■ Records for this exercise:
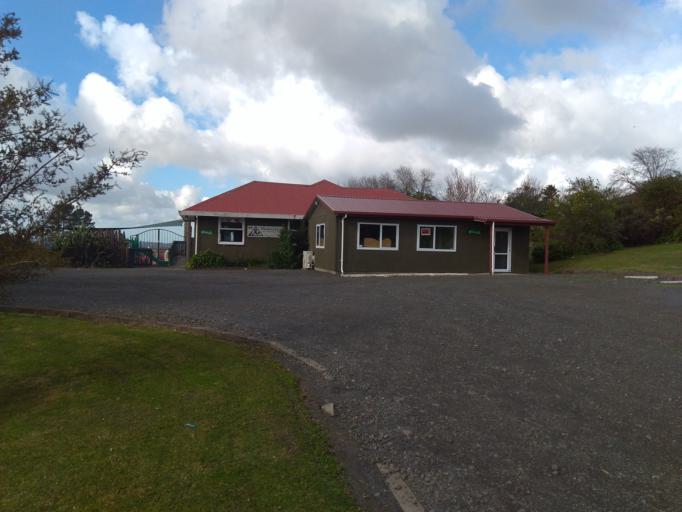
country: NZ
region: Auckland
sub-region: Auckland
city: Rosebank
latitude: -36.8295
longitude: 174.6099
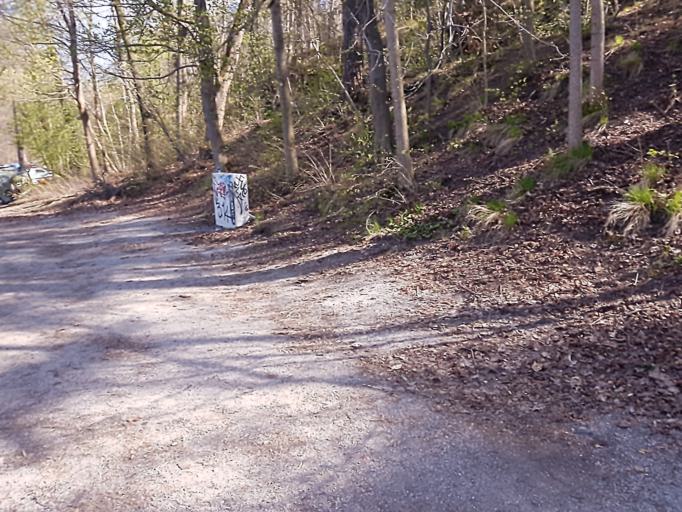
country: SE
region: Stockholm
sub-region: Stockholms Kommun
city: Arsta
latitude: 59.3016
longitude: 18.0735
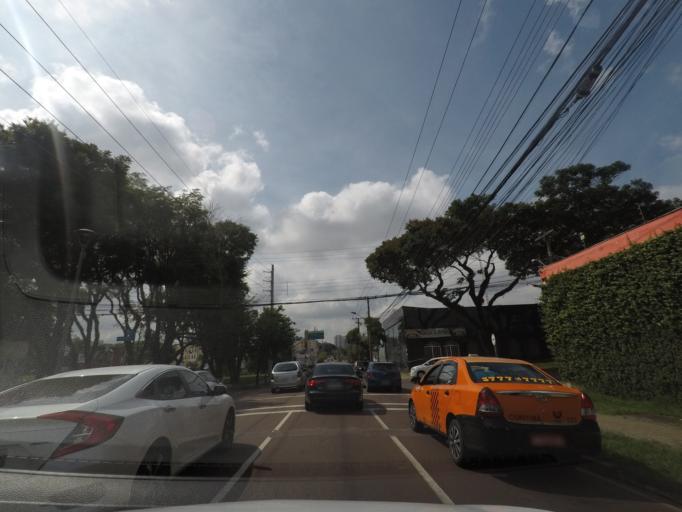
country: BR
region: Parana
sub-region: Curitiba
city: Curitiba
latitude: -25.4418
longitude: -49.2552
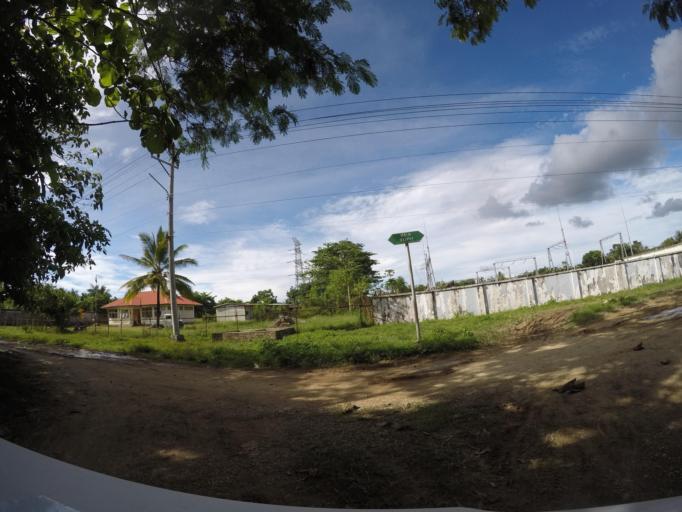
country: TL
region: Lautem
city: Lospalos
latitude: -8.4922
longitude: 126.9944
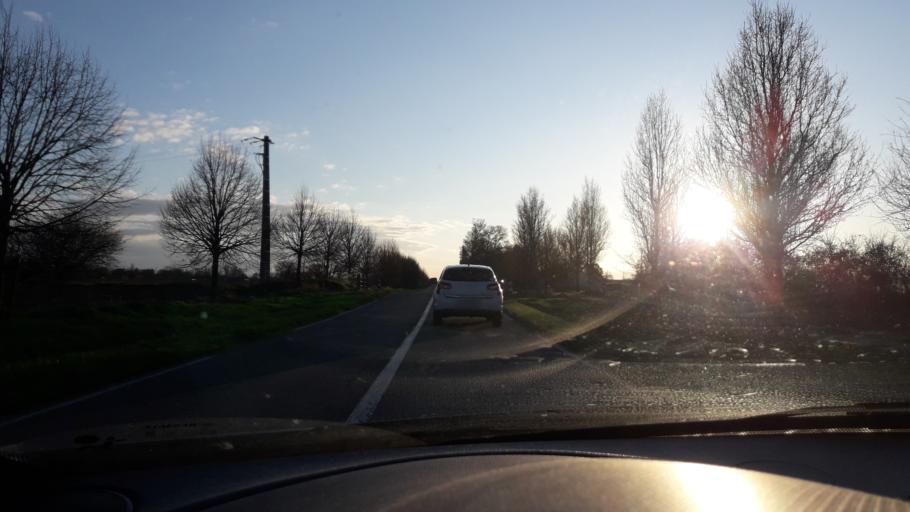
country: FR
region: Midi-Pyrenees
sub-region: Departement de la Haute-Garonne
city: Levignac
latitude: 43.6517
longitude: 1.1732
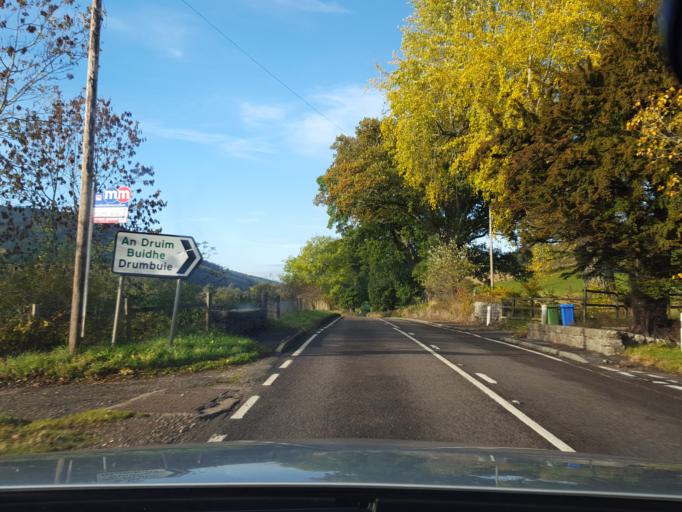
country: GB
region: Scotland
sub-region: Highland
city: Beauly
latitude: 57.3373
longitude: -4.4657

■ To be done: Reproduce every line of the data above verbatim, omitting the pictures.

■ Final answer:
country: NZ
region: Auckland
sub-region: Auckland
city: Rosebank
latitude: -36.8295
longitude: 174.6099
country: SE
region: Stockholm
sub-region: Stockholms Kommun
city: Arsta
latitude: 59.3016
longitude: 18.0735
country: BR
region: Parana
sub-region: Curitiba
city: Curitiba
latitude: -25.4418
longitude: -49.2552
country: TL
region: Lautem
city: Lospalos
latitude: -8.4922
longitude: 126.9944
country: FR
region: Midi-Pyrenees
sub-region: Departement de la Haute-Garonne
city: Levignac
latitude: 43.6517
longitude: 1.1732
country: GB
region: Scotland
sub-region: Highland
city: Beauly
latitude: 57.3373
longitude: -4.4657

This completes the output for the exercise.